═══ EXERCISE PASSAGE

The Arouch Movement or Berber Arouch Citizens' Movement (Kabyle: Leɛṛac; French: Mouvement citoyen des Aarchs) is an organization in Algeria representing the Kabyle people, a Berber group of the province of Kabylie. Their name, Arouch, is the plural form of the word Arch, referring to a traditional Kabyle form of democratic political assembly. The movement was started after the Black Spring disturbances in 2001, in which 126 Kabyle protesters were killed by Algerian gendarmes. The Arouch have a horizontal leadership and it has no leader, although charismatic arouch representatives like Belaïd Abrika have emerged.

The United States Department of State and Congressional Research Service have reported on state harassment of the Arouch.

Goals 

The Arouch has stated political goals in a document known as the El Kseur Platform. Among them are:

Recognition of the Berber language as a national and official language alongside Arabic; the demand was met.
The withdrawal of the Algerian gendarmerie security forces from Kabylie; the demand was met.
Expanded democracy.

══════
═══ EXCERPTED DATA

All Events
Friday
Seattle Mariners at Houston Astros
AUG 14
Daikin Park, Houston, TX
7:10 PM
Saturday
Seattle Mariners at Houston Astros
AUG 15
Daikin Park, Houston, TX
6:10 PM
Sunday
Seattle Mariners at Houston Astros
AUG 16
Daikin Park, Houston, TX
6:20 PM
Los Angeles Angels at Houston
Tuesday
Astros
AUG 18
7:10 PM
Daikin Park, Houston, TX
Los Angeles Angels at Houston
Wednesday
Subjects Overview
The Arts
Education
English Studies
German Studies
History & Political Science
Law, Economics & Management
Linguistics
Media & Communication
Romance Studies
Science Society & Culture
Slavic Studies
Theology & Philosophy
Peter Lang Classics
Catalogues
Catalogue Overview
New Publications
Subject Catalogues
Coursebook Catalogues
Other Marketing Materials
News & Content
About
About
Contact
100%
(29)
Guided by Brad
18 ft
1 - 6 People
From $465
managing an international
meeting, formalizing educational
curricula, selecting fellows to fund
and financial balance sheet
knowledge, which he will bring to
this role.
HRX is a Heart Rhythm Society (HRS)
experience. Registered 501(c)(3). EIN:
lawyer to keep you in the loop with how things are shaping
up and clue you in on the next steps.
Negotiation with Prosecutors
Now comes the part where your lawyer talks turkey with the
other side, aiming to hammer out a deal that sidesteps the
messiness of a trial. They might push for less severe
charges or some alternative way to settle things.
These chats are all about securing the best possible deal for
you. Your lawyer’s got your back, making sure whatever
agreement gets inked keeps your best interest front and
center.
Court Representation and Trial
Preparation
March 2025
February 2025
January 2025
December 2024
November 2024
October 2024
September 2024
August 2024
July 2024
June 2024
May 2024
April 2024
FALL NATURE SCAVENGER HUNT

══════

*PROMPT*.
Continue the passage on the Arouch Movement from its last sentence. The listing has no connection to the passage on the Arouch Movement.

*YOUR RESPONSE*.
Expanded social rights.

The Arouch views about the status of Kabylie are as diverse as the number of its representatives, some supporting a federal state, others support a regional autonomy, and the rest are for decentralization.

See also 
 Politics of Algeria
 Rally for Culture and Democracy (RCD) - The main Liberal Berber party.
 Socialist Forces Front (FFS) - The main Socialist Berber party.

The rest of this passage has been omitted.